A truncated plasminogen activator inhibitor-1 protein, rPAI-123, stimulates the collapse of vasa vasorum in hypercholesterolemic low-density lipoprotein receptor–deficient (LDLR−/−)/apolipoprotein B48–deficient (apoB48-deficient) mice.
The composition of the basement membrane (BM) and extracellular matrix (ECM) plays a significant role in angiogenic vessel stability.
What New Information Does This Article Contribute?
rPAI-123, causes regression and collapse of adventitial vasa vasorum in hypercholesterolemic mice by stimulating plasmin activity.
rPAI-123 enhances plasmin activity through a novel mechanism whereby rPAI-123 and PAI-1 bind to plasminogen.
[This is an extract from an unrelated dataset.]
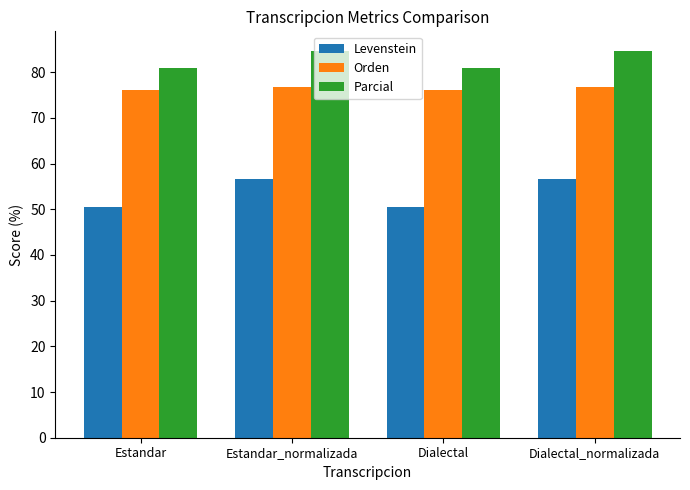

What is the maximum value shown in the chart?

84.7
We had previously demonstrated that a truncated plasminogen activator inhibitor-1 protein, rPAI-123, inhibits angiogenic vasa vasorum, reduces plaque area, and decreases plaque cholesterol in the descending aorta of hypercholesterolemic LDLR−/−/ApoB48-deficient mice. The vasa vasorum appears to collapse in response to rPAI-123 treatment. The objective of this study was to identify mechanisms by which rPAI-123 stimulates vasa vasorum collapse. We found that rPAI-123 causes regression and collapse of the vasa vasorum by stimulating plasmin activity. The increased plasmin activity, accompanied by elevated matrix metalloproteinase-3 activity, degrades major ECM/BM components that provide support and stability to expanding vasa vasorum. The rPAI-123 enhanced plasmin activity through a novel mechanism whereby rPAI-123 and PAI-1 bound plasminogen. The interactions with plasminogen reduced the antiproteolytic activity of PAI-1 and increased plasmin activity. Elevation of plasmin levels to the extent measured in rPAI-123–treated hypercholesterolemic mice requires elevated PAI-1 expression. These findings provide novel insight into the antiangiogenic and atheroprotective roles of rPAI-123. Additional studies are required to assess the impact of rPAI-123–stimulated plasmin activity on plaque stability and regression.